== PROBLEMS TO WORK ON ==
(1) Answer these three questions from the letter about the "Potlucks for Peace" event, one line each:
(a) What event did the editor tell the writer about?
(b) In which city did the writer stay when grounded on September 11, 2001?
(c) Where does the writer say he has always had a good crowd?
(2) For each statement below, say yes or no according to the letter about the "Potlucks for Peace" event, and quote the words from the letter that settle it:
(a) The letter was published on TheStranger.com.
(b) The writer knew right away what to say.
(c) The writer claims a strong connection to Seattle.
(3) Carry on writing the letter about the "Potlucks for Peace" event, picking up right after its last sentence.

== PAGE EXCERPT ==
=== Begin Enclosure ===

Author: Christopher Hitchens
Publication: TheStranger.com
Date: January 21, 2003
URL: http://www.frontpagemag.com/Articles/Printable.asp?ID=5616
Dear brothers and sisters, boys
and girls, comrades and friends,
The editor of this rag [TheStranger.com]
told me of your upcoming "Potlucks for Peace" event and invited my comments,
and
at first I couldn't think of a thing
to say. For one thing, why should I address a Seattle audience (or even
suppose that I have a Seattle audience, for that matter)? I daresay that
I can claim a tenuous connection, because I have always had a good crowd
when reading at the splendid bookstores of the city, and because it was
in Seattle that I stayed when grounded on September 11, 2001, a date that
now makes some people yawn.

=== End Enclosure ===

== ENTRIES SHOWN ==
=== Begin Enclosure ===

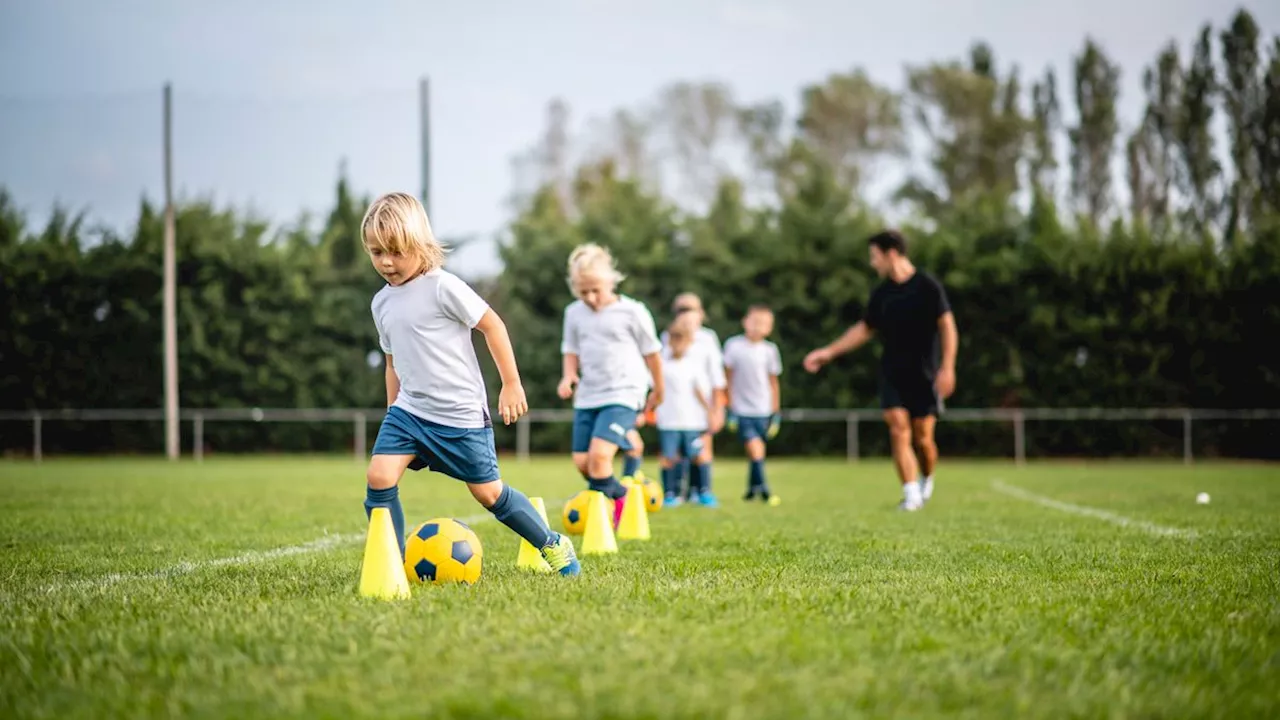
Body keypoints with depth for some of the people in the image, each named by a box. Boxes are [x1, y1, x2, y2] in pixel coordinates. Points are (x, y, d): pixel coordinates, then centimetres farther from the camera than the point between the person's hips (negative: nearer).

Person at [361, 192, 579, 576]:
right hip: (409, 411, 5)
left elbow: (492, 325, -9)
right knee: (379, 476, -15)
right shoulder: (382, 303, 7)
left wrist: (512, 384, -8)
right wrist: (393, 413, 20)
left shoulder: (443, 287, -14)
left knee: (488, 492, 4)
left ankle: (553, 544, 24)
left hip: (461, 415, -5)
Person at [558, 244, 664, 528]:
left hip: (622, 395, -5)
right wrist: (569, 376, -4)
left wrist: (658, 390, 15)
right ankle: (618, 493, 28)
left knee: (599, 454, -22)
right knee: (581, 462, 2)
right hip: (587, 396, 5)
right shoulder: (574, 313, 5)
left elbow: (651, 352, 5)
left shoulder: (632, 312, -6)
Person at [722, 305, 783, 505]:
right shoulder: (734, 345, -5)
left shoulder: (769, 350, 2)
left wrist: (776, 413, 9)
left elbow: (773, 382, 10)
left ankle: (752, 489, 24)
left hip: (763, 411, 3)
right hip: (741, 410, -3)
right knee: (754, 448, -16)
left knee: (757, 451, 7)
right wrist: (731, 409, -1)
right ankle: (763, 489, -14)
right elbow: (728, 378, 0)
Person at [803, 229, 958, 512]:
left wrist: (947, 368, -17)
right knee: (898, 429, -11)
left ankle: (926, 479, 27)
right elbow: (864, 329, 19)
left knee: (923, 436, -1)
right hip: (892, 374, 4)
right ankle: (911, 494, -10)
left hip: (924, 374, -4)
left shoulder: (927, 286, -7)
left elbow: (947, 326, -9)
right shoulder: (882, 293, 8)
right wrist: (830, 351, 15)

=== End Enclosure ===
=== Begin Enclosure ===

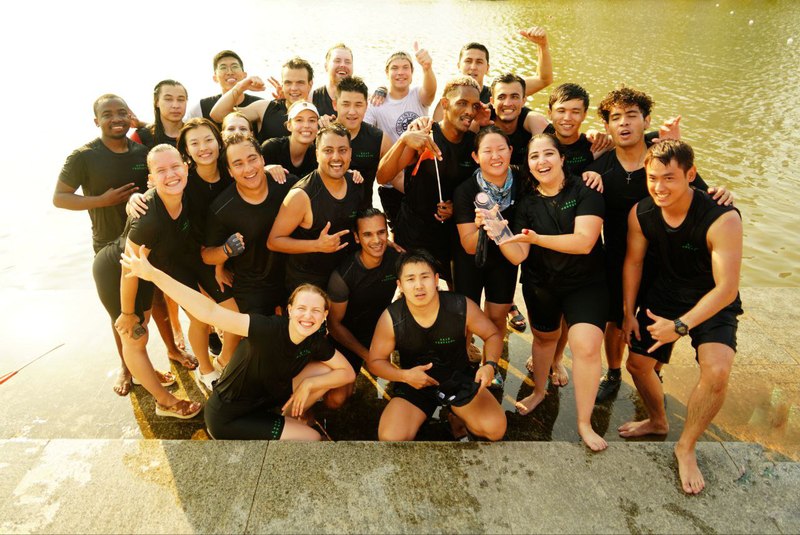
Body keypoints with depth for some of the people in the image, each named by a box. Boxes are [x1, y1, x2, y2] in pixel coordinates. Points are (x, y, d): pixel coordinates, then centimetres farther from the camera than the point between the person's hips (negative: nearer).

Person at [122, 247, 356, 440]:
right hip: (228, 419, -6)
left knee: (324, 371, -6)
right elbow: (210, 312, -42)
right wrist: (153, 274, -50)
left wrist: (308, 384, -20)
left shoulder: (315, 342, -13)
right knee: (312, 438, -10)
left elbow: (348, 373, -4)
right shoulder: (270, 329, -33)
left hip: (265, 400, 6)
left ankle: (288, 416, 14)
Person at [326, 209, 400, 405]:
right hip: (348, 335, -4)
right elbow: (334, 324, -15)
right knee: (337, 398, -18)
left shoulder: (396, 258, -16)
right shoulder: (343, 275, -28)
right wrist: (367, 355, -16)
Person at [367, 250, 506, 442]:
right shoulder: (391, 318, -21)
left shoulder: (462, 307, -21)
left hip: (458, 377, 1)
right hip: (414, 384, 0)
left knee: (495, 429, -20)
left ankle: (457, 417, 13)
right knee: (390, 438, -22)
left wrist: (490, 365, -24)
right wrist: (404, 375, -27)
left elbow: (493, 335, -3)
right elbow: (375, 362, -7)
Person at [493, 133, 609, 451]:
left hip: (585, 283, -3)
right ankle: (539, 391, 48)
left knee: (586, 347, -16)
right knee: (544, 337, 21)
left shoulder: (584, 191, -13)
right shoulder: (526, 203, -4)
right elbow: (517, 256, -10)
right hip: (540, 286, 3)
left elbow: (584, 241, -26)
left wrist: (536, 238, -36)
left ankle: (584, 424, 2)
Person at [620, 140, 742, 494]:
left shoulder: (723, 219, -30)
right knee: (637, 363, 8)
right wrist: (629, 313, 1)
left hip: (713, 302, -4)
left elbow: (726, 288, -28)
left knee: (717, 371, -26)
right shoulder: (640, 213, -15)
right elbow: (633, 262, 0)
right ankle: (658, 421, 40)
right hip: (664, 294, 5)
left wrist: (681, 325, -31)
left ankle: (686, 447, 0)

=== End Enclosure ===
=== Begin Enclosure ===

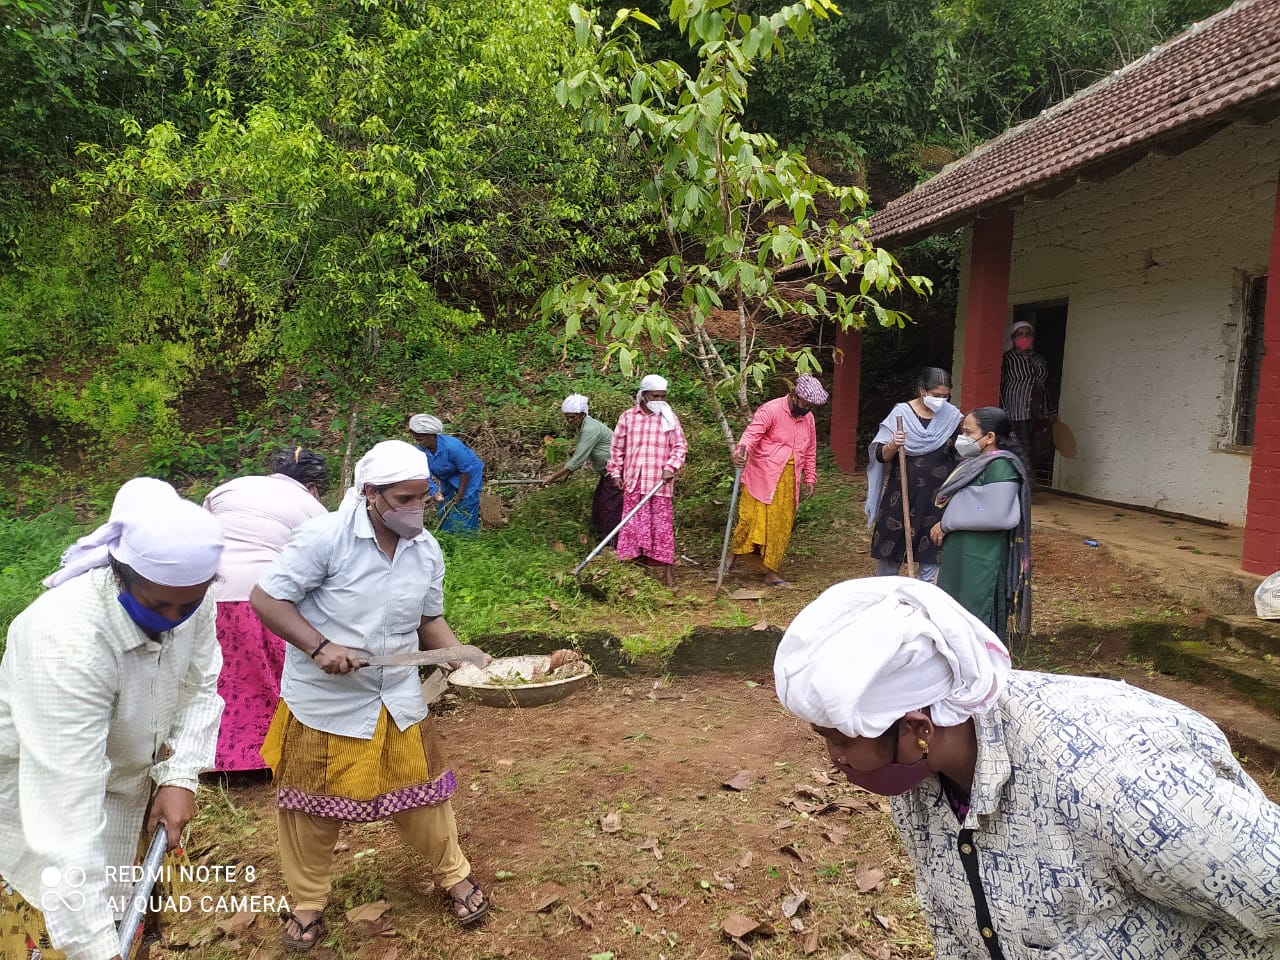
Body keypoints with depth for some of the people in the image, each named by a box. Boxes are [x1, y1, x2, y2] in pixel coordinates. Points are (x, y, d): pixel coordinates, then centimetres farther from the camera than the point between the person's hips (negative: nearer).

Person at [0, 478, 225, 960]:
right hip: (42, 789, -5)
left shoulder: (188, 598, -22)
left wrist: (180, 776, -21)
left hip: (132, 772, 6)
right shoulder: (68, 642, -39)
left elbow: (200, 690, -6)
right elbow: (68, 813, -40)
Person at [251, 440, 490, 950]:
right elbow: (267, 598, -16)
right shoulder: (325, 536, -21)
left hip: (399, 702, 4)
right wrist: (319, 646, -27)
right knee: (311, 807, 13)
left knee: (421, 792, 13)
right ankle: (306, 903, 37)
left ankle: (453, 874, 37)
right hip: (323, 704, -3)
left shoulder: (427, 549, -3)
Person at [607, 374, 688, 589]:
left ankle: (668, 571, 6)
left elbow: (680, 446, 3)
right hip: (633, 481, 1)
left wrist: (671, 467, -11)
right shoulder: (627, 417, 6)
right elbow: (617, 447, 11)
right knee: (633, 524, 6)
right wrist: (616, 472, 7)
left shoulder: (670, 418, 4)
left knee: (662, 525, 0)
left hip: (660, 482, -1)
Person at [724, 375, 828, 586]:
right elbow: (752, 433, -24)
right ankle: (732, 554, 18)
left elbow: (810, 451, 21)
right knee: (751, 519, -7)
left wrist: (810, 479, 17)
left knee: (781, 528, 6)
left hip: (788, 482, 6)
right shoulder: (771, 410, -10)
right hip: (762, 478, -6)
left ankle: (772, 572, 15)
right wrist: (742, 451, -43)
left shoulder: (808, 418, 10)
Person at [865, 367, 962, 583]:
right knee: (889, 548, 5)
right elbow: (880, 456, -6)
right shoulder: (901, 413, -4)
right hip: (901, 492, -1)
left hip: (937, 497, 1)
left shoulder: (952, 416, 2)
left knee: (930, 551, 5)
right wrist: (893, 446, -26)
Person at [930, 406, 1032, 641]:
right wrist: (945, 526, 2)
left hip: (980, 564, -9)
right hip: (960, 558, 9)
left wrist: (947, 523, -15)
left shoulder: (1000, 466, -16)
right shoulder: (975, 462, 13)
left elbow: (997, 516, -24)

=== End Enclosure ===

== TASK ANSWERS ==
(1)
(a) The upcoming "Potlucks for Peace" event.
(b) Seattle.
(c) At the splendid bookstores of the city (Seattle), when reading.

(2)
(a) Yes: "Publication: TheStranger.com"
(b) No: "at first I couldn't think of a thing"
(c) No: "I can claim a tenuous connection"

(3)
I had been speaking to the students
of Whitman College in Walla Walla about the crimes of Henry Kissinger and
had told them that 11 September--which was then tomorrow--was a symbolic
date. On that day in 1973, the civilian government in Chile had been drowned
in blood by an atrocious military coup. On the same day in 2001, a group
of Chilean survivors proposed to file a lawsuit against Kissinger in a
federal court in Washington, D.C. I showed a film illustrating this, made
some additional remarks, and closed by saying that the date would be long
remembered in the annals of the struggle for human rights. I got some pretty
decent applause--and this from the alma mater of Henry "Scoop" Jackson,
whose family was present. On the following morning I got a very early call
from my wife, who was three hours ahead of me. She told me to turn on the
TV, and she commented mordantly that the anti-Kissinger campaign might
have to be on hold for a while. (Oddly enough, and as recent events have
shown, she was mistaken about that.) Everyone knows what I saw when I turned
on the TV.
Now hear this. Ever since that morning,
the United States has been at war with the forces of reaction. May I please
entreat you to reread the preceding sentence? Or perhaps you will let me
restate it for emphasis. The government and people of these United States
are now at war with the forces of reaction.
This outcome was clearly not willed,
at least on the American side. And everybody with half an education seems
to know how to glibly dilute the statement. Isn't Saudi Arabia reactionary?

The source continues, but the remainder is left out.